Tesla is an interesting company to look at in this space. The company went public in the summer of 2010 to much fanfare, thanks in large part to its CEO Elon Musk. The CEO was the model for Robert Downey Jr.'s portrayal of Tony Stark in Iron Man 2, according to the director, Jon Favreau.
Musk is a visionary, and despite his personal financial troubles, Musk is a smart man who is betting big on the market. I would expect that once the Model S ships in 2012 to everyday consumers, that Tesla will be seen as a legitimate threat to the automakers, not just a novelty act.
Daimler (OTCPK:DDAIF) is another interesting name to consider for a longer term hold.
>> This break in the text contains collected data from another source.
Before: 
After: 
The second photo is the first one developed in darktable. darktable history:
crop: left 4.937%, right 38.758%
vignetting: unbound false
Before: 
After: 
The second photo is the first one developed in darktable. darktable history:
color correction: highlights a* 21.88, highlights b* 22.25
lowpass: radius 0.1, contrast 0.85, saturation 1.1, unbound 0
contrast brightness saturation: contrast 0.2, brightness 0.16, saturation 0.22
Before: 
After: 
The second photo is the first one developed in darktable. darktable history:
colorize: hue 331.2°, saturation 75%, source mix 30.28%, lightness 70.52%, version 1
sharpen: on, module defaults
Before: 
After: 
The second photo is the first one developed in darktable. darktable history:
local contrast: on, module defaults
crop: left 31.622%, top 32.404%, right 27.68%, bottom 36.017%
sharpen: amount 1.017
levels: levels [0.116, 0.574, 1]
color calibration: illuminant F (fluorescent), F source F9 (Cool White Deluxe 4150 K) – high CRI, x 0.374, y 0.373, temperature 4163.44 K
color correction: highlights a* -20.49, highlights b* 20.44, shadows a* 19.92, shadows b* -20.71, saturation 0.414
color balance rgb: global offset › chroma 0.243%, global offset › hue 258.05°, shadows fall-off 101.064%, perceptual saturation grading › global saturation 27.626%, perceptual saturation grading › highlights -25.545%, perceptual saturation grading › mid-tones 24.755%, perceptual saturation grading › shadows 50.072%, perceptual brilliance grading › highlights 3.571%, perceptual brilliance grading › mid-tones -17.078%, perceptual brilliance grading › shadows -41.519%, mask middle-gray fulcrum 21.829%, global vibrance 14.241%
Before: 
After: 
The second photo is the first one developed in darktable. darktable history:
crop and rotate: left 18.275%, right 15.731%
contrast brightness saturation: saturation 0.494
As the owner of the prestigious Mercedes and Smart brands, Daimler has seen its share price recover as luxury goods have returned to their pre-crisis level of sales. Nothing says luxury more than a Mercedes, at least in my humble opinion.
As an investment, I like Ford and GM to perform the best over the short term, as the companies have proven, profitable models and the companies have transformed their operations around drastically from just a few years ago. Tesla, if it can operate, could be the Apple (AAPL) of the auto industry.
Just ask another visionary CEO: Steve Jobs.